» EXERCISE DETAILS:
When you reach the line containing "Bu sayfaları çevirirken, kendi" in the entries below, begin reproducing lines exactly, and stop once the line containing "ID-19 aşılarının tamamlandığına" is done.

» MATERIAL FOR THIS EXERCISE:
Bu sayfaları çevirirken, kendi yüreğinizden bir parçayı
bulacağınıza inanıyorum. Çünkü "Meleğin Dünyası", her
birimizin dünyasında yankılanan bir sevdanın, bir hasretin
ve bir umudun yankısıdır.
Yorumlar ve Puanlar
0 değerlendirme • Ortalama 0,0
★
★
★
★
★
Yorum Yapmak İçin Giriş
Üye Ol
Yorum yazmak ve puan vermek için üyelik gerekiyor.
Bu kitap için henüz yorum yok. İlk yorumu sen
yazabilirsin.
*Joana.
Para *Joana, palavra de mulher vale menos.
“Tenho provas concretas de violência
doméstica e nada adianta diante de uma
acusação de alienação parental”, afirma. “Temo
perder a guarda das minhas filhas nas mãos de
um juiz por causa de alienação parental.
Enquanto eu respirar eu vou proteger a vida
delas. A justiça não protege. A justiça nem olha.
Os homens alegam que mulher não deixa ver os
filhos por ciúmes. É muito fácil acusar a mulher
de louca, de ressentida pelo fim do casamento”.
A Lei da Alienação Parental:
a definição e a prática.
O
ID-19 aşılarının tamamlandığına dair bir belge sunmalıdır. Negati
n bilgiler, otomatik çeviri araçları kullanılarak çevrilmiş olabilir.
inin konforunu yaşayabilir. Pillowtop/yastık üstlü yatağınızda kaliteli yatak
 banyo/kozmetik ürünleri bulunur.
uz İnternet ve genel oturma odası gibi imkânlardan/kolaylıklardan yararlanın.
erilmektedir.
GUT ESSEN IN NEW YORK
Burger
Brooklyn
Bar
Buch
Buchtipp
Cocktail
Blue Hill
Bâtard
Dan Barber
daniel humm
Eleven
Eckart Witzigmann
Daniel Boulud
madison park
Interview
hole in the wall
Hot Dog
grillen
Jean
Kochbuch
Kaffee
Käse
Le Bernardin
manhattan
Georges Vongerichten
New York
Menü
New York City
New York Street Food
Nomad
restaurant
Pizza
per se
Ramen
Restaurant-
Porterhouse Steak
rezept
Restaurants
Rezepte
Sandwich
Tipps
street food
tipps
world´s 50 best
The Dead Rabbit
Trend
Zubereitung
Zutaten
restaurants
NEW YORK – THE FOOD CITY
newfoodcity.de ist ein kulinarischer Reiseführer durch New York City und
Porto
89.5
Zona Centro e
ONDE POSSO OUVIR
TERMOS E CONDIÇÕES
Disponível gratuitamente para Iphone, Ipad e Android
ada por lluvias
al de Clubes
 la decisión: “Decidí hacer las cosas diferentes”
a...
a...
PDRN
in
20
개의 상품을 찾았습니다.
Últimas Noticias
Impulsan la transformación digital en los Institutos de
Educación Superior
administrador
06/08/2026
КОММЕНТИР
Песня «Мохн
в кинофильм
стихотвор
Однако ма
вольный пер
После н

...

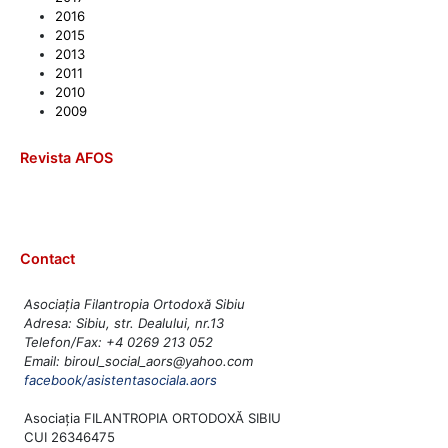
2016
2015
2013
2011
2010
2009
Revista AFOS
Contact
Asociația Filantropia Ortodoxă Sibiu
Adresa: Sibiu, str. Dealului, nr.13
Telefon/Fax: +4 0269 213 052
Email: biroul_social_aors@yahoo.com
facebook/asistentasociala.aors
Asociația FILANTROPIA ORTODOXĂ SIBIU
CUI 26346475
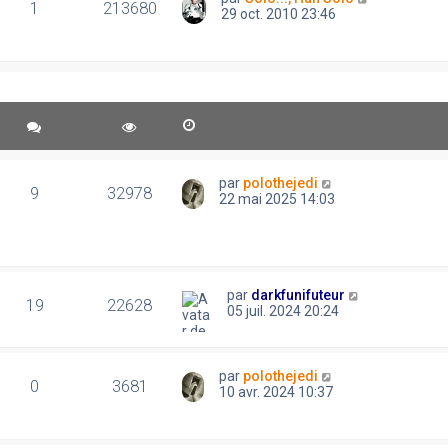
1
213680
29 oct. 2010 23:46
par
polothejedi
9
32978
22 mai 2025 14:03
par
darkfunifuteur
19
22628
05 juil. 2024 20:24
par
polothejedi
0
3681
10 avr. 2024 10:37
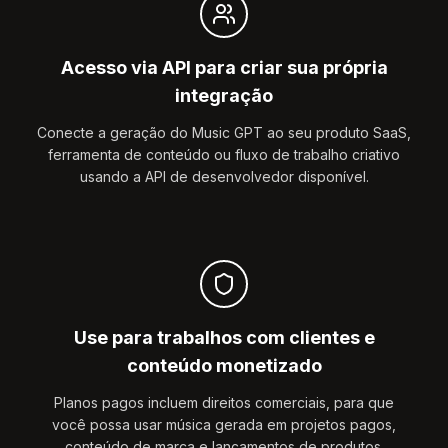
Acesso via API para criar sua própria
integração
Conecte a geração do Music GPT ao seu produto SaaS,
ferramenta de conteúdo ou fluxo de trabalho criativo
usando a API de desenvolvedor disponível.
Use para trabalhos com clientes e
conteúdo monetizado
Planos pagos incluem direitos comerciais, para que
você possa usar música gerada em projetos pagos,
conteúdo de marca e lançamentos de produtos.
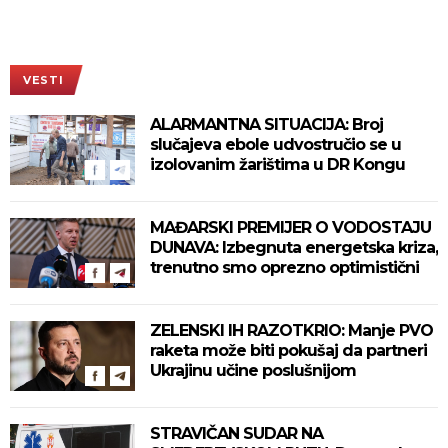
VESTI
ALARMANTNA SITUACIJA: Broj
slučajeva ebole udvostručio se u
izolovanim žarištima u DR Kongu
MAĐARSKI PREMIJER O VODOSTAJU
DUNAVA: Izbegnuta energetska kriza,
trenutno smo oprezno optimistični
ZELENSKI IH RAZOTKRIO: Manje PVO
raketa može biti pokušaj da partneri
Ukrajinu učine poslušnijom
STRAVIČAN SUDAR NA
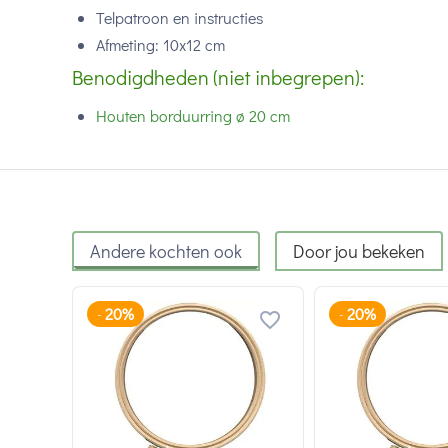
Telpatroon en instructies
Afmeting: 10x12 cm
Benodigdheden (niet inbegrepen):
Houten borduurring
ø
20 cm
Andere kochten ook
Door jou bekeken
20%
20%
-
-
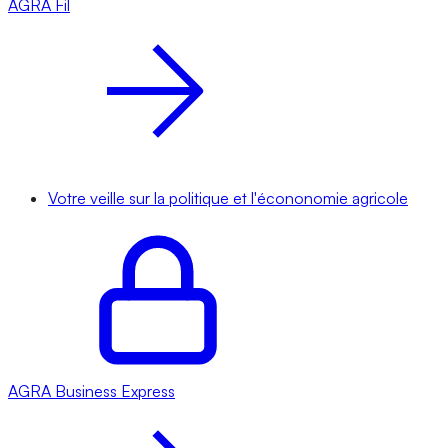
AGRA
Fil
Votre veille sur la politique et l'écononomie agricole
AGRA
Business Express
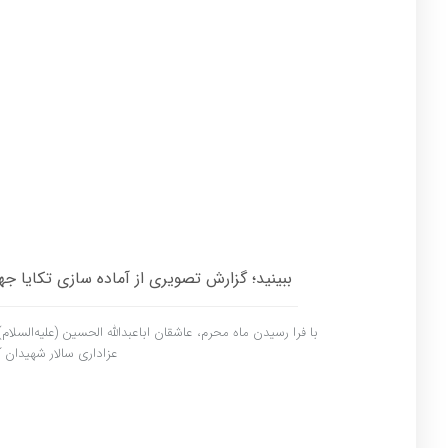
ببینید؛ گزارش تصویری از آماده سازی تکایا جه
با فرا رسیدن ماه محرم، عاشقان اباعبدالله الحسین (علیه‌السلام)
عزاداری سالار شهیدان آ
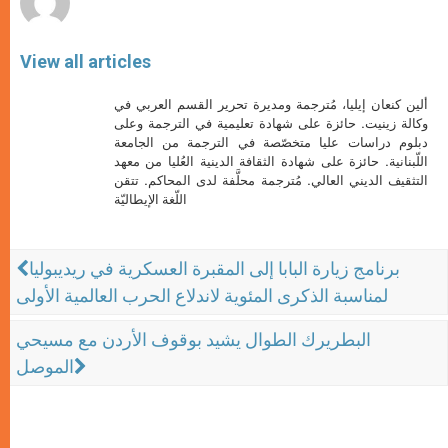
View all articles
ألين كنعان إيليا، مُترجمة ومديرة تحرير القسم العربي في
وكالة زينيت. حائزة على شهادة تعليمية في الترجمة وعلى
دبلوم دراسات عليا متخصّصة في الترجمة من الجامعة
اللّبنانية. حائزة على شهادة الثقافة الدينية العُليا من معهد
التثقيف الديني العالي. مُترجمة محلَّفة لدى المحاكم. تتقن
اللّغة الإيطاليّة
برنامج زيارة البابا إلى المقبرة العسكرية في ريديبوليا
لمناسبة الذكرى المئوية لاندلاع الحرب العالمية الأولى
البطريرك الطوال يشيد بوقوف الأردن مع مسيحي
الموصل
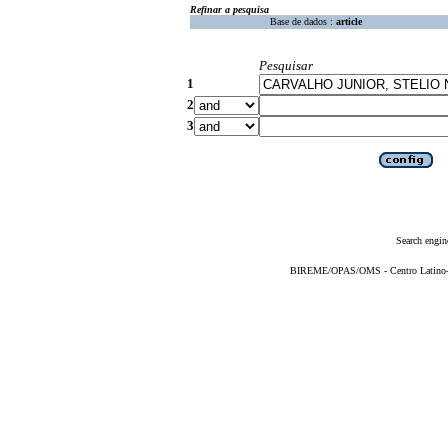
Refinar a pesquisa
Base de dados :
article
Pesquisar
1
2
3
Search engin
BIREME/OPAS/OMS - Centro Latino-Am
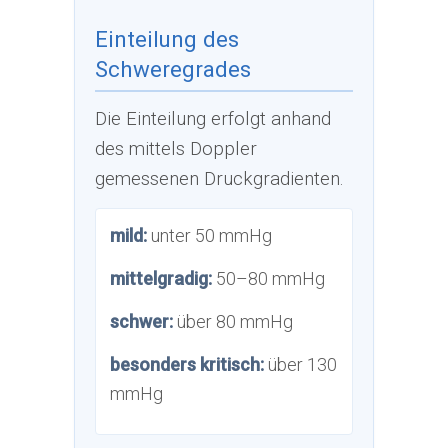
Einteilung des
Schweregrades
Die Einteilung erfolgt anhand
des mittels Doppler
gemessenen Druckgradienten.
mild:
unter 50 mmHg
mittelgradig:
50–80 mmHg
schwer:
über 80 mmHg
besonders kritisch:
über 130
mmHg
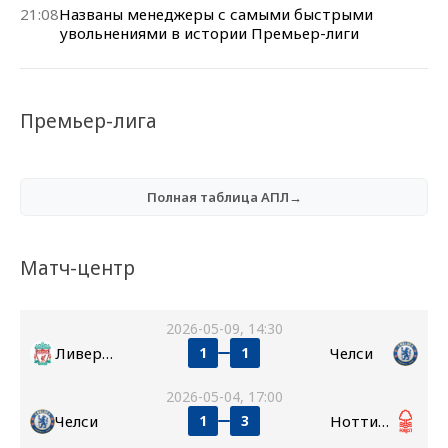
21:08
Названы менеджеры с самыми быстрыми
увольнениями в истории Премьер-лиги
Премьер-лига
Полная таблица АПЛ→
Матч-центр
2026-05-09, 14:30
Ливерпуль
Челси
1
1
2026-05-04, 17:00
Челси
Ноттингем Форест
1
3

--

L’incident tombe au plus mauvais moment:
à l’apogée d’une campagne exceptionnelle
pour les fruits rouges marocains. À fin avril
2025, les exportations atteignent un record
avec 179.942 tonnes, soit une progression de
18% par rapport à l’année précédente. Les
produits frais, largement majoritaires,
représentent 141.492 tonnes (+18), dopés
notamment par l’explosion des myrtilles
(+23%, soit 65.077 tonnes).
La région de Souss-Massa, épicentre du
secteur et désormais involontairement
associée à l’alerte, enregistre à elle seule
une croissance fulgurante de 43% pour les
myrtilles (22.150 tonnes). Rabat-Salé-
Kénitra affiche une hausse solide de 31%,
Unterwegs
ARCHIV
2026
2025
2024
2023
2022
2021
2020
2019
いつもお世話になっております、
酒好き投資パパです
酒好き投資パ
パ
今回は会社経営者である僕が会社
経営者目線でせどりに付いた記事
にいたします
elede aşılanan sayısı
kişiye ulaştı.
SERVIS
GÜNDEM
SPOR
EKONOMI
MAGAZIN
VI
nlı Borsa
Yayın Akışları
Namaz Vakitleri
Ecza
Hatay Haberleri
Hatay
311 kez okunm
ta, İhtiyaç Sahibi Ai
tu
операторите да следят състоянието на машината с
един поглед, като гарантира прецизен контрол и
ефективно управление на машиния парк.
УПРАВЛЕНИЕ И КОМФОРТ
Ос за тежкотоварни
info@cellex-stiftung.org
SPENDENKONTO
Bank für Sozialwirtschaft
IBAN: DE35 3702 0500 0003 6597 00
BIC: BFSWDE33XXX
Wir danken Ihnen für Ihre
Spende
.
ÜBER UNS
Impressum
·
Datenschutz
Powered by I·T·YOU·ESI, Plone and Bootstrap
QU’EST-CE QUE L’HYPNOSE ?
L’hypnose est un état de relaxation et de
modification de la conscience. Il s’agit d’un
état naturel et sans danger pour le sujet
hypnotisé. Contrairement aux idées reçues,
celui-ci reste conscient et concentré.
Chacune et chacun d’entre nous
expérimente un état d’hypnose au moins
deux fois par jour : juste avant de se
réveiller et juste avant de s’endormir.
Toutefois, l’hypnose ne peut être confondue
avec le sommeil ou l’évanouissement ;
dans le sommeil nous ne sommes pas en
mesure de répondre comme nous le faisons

» SOLUTION:
Bu sayfaları çevirirken, kendi yüreğinizden bir parçayı
bulacağınıza inanıyorum. Çünkü "Meleğin Dünyası", her
birimizin dünyasında yankılanan bir sevdanın, bir hasretin
ve bir umudun yankısıdır.
Yorumlar ve Puanlar
0 değerlendirme • Ortalama 0,0
★
★
★
★
★
Yorum Yapmak İçin Giriş
Üye Ol
Yorum yazmak ve puan vermek için üyelik gerekiyor.
Bu kitap için henüz yorum yok. İlk yorumu sen
yazabilirsin.
*Joana.
Para *Joana, palavra de mulher vale menos.
“Tenho provas concretas de violência
doméstica e nada adianta diante de uma
acusação de alienação parental”, afirma. “Temo
perder a guarda das minhas filhas nas mãos de
um juiz por causa de alienação parental.
Enquanto eu respirar eu vou proteger a vida
delas. A justiça não protege. A justiça nem olha.
Os homens alegam que mulher não deixa ver os
filhos por ciúmes. É muito fácil acusar a mulher
de louca, de ressentida pelo fim do casamento”.
A Lei da Alienação Parental:
a definição e a prática.
O
ID-19 aşılarının tamamlandığına dair bir belge sunmalıdır. Negati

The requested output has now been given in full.